Se detuvo y me estudió detenidamente. Se aclaró la garganta y se puso rígida. Alzó la vista hacia el bajo techo de la cueva y exhaló el aire ruidosamente por la nariz.

– Soledad es mujer, como yo -dijo-. Te diré algo referente a mi propia vida y tal vez llegues a comprenderla.

»Una vez tuve a un hombre. Me dejó embarazada cuando yo era muy joven y tuve dos hijas de él. Una tras otra. Mi vida era un infierno. Se emborrachaba y me pegaba día y noche. Y lo odiaba y me odiaba. Y me puse gorda como un cerdo. Un día llegó otro hombre y me dijo que yo le gustaba y que deseaba que me fuese con él a trabajar como criada en la ciudad. Era consciente de mi capacidad de trabajo y lo único que pretendía era explotarme. Pero mi vida era tan miserable que me dejé engañar y me marché con él. Era peor que el primero, mezquino y temible. Al cabo de una semana, más o menos, no podía soportarme. Y solía darme las peores palizas que puedas imaginar. Pensé que me iba a matar, sin estar siquiera borracho; todo ello porque yo no había encontrado trabajo. Entonces me envió a pedir a las calles con un niño enfermo. Él pagaba a la madre con una parte del dinero que yo recaudaba. Y luego me pegaba por no haber reunido lo suficiente. El niño se ponía cada vez más enfermo; yo sabía que si moría mientras yo estuviese pidiendo, él me asesinaría. De modo que un día, sabiendo que él no estaría, fue a la casa de la madre del niño y se lo entregué, junto con algo del dinero hecho ese día. Había sido una jornada afortunada para mí; una amable extranjera me había dado cincuenta pesos para medicinas para el crío.
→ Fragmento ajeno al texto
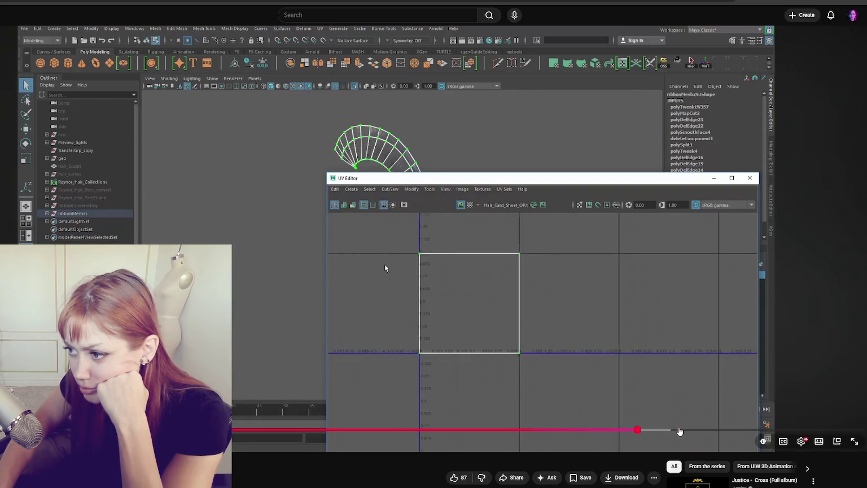
left_click(679, 431)
left_click(711, 431)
»Había pasado con ese hombre horrible tres meses, y tenía la impresión de que habían sido veinte años. Empleé el dinero que había conservado para regresar a casa. Estaba nuevamente embarazada. El pretendía que tuviese el hijo como soltera; de modo de no responsabilizarse de él. Al volver a mi pueblo, intenté ver a mis hijas, pero se las había llevado la familia de su padre. Ésta se reunió conmigo, alegando que deseaban hablarme; en cambio, me llevaron a un lugar desierto y me pegaron con palos y piedras y me dejaron por muerta.